Интерес к психическим расстройствам с точки зрения истории женщины обычно концентрируется на истерии – классическом психосоматическом женском недуге. Поэтому, как пишет Марк С. Микале, тема истерии испытала «исследовательский взрыв» и стала «безнадежно модной» (см. примеч. 77). Истерия позволяет подойти вплотную и к неврастении, так как в конце XIX века эти расстройства соседствовали друг с другом. Некоторые авторы писали на обе темы. Подобно «раздражительной слабости», истерия также часто проявлялась в загадочном сочетании бесчувственности и сверхчувствительности, так что некоторым авторам было нелегко провести черту между обеими болезнями.
Исторические рамки истерии несравнимо шире, они простираются до Гиппократа и Платона. Если судить по названию болезни, то локусом расстройства считалась матка[118]. Вопрос о том, оправданно это или нет – и если да, то в каком смысле, – вызывал споры еще в Античности и приводил к самым диким спекуляциям. В XIX веке стремление локализировать болезни вновь привлекло внимание к матке. В 1853 году Ромберг писал в контексте истерии о «предостерегающем зеркале истории», напоминая о быстротечности медицинских теорий (см. примеч. 78).
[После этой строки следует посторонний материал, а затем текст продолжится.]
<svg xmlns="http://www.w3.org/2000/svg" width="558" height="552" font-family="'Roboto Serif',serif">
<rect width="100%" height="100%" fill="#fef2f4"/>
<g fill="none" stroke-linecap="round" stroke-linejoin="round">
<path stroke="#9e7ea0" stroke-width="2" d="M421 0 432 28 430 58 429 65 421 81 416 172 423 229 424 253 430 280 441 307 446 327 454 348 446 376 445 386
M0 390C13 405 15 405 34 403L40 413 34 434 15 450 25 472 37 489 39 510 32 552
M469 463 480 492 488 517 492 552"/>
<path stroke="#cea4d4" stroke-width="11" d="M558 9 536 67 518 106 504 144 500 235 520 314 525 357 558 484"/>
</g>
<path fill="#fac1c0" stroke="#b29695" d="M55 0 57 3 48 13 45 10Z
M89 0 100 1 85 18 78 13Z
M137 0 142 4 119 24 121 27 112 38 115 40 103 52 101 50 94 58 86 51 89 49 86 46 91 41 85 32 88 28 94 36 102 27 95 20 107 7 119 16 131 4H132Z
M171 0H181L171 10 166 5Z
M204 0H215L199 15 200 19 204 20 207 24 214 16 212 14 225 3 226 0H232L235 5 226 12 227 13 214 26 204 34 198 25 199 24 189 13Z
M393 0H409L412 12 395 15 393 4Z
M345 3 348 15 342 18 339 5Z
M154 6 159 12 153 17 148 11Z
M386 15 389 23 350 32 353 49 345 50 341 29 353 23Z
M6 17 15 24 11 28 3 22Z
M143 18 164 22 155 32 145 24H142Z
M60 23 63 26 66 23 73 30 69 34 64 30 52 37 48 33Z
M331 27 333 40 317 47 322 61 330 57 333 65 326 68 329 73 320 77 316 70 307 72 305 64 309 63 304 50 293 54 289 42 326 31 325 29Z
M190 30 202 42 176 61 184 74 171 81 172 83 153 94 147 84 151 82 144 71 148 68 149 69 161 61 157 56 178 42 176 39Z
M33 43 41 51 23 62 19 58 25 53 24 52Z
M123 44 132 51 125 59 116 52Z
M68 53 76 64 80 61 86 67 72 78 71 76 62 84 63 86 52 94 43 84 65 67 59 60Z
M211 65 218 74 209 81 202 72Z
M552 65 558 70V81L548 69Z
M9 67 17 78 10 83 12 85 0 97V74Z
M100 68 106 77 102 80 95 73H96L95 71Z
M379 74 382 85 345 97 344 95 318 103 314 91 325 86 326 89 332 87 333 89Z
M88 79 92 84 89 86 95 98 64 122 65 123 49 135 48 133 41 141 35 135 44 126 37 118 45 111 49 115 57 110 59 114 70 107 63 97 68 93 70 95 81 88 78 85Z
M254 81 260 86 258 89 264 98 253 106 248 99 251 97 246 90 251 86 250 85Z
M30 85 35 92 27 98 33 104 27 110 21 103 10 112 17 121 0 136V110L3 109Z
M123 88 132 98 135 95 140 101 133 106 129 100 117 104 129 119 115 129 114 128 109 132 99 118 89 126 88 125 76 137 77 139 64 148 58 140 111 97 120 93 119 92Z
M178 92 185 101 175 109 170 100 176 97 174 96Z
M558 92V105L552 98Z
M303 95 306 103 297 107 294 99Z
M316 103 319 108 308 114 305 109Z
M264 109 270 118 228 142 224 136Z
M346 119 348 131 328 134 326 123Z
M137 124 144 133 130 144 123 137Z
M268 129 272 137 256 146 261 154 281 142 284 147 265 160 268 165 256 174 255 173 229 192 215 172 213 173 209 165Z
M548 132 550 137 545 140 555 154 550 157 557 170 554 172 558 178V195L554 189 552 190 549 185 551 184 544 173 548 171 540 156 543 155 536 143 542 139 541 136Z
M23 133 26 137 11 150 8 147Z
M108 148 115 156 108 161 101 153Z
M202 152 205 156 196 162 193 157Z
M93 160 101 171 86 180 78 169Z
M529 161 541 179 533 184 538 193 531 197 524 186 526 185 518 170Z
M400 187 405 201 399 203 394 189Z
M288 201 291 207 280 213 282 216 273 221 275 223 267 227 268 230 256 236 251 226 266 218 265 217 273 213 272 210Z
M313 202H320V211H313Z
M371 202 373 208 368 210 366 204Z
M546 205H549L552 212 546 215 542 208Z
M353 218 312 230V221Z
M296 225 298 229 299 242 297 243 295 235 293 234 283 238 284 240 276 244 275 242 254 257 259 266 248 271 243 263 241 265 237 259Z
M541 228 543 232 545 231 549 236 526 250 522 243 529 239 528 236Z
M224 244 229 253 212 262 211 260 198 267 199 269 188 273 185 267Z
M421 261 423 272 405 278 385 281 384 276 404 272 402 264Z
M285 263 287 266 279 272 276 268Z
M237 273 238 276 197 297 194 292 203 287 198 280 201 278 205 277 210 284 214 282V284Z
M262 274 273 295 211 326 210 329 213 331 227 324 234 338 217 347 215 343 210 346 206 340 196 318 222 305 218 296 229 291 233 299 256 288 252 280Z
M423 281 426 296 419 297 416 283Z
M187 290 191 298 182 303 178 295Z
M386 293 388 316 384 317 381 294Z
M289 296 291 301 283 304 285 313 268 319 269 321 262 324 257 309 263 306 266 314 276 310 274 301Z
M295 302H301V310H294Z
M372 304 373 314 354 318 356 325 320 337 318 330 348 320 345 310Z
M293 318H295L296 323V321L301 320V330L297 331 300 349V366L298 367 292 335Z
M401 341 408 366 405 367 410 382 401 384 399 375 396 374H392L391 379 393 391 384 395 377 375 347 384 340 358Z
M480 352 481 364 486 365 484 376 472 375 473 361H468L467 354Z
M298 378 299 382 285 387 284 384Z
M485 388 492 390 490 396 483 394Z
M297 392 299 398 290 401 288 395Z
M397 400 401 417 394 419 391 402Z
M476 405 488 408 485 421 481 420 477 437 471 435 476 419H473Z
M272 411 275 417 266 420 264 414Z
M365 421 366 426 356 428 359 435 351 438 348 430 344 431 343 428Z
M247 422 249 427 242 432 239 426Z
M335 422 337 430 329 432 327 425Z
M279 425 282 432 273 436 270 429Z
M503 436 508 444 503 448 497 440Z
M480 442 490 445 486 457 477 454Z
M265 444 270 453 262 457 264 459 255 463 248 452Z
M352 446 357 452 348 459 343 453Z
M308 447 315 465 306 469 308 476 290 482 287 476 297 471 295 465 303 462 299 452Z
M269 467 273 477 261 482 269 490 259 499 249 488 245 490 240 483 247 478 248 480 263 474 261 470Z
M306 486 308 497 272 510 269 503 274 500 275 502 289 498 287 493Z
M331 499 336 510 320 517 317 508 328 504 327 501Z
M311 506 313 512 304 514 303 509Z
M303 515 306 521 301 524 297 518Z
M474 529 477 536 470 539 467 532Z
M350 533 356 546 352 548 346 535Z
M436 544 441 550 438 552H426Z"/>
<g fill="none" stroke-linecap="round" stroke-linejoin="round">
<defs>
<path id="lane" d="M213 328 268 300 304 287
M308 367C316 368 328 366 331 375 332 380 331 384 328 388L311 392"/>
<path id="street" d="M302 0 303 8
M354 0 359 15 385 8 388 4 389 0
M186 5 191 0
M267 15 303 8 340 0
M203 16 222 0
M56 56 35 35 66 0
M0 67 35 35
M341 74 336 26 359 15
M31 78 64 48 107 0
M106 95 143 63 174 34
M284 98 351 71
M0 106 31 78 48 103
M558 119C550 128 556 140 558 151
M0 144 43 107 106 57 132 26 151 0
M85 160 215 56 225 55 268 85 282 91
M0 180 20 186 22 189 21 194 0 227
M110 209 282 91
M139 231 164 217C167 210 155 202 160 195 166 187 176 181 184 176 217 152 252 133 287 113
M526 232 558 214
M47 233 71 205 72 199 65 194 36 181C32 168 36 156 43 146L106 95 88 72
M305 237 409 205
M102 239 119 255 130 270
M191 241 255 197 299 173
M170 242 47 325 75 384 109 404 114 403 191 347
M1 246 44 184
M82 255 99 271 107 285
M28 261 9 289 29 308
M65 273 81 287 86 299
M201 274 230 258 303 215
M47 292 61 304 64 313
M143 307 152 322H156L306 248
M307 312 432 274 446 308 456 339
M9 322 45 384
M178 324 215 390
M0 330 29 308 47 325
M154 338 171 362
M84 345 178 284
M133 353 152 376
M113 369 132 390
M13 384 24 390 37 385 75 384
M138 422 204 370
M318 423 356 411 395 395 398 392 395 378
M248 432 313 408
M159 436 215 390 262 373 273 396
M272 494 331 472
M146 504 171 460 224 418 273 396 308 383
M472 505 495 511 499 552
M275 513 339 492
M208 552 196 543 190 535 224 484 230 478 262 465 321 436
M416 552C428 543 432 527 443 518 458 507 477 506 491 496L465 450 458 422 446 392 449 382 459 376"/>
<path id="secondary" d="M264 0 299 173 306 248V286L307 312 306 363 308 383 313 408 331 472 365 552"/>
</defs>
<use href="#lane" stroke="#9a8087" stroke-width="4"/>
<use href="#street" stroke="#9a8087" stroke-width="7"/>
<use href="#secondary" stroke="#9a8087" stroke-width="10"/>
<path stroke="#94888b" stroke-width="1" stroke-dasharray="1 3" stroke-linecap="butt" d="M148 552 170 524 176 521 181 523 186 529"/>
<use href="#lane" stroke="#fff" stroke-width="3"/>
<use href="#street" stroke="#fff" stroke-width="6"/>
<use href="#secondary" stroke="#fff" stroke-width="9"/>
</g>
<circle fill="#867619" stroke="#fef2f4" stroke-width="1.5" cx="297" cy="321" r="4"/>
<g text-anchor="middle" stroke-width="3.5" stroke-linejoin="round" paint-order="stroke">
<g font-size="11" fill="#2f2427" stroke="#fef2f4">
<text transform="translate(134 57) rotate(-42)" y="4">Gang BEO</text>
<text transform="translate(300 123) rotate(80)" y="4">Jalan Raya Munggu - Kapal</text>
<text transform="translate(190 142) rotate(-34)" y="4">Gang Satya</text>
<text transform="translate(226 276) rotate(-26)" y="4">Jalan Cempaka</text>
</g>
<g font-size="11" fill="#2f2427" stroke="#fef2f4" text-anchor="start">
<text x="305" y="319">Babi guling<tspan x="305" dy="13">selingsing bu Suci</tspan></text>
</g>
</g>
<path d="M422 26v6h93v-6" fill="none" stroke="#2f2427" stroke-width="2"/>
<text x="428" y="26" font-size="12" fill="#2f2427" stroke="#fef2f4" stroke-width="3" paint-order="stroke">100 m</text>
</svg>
Казалось бы, истерию с ее тысячелетней историей невозможно увязать с цивилизацией Нового времени. И все же в 1890 году Макс Нордау верил в «чудовищный подъем истерии в наши дни», и многие были с ним согласны. К судорогам – исходному признаку истерии – в XIX веке добавились явления паралича. Если исходить из такой симптоматики, то в XIX веке и начале XX намечается заметная кривая роста и снижения, указывающая на историчность этой болезни. Эдвард Шортер полагает, что истерия приобрела свою драматическую театральность в эпоху, когда на общество можно было произвести впечатление только так и никак иначе; а затем, когда надобность в резкой демонстрации телесных функциональных расстройств исчезла, потому что авторитет в обществе приобрели чисто психические расстройства, она утратила свою драматичность. Однако карьера неврастении доказывает, что и во времена grande Hysterie на общество можно было произвести впечатление менее яркими психосоматическими расстройствами. Если истерия и производила впечатление драматической постановки, то все же не была одним лишь театром (см. примеч. 79).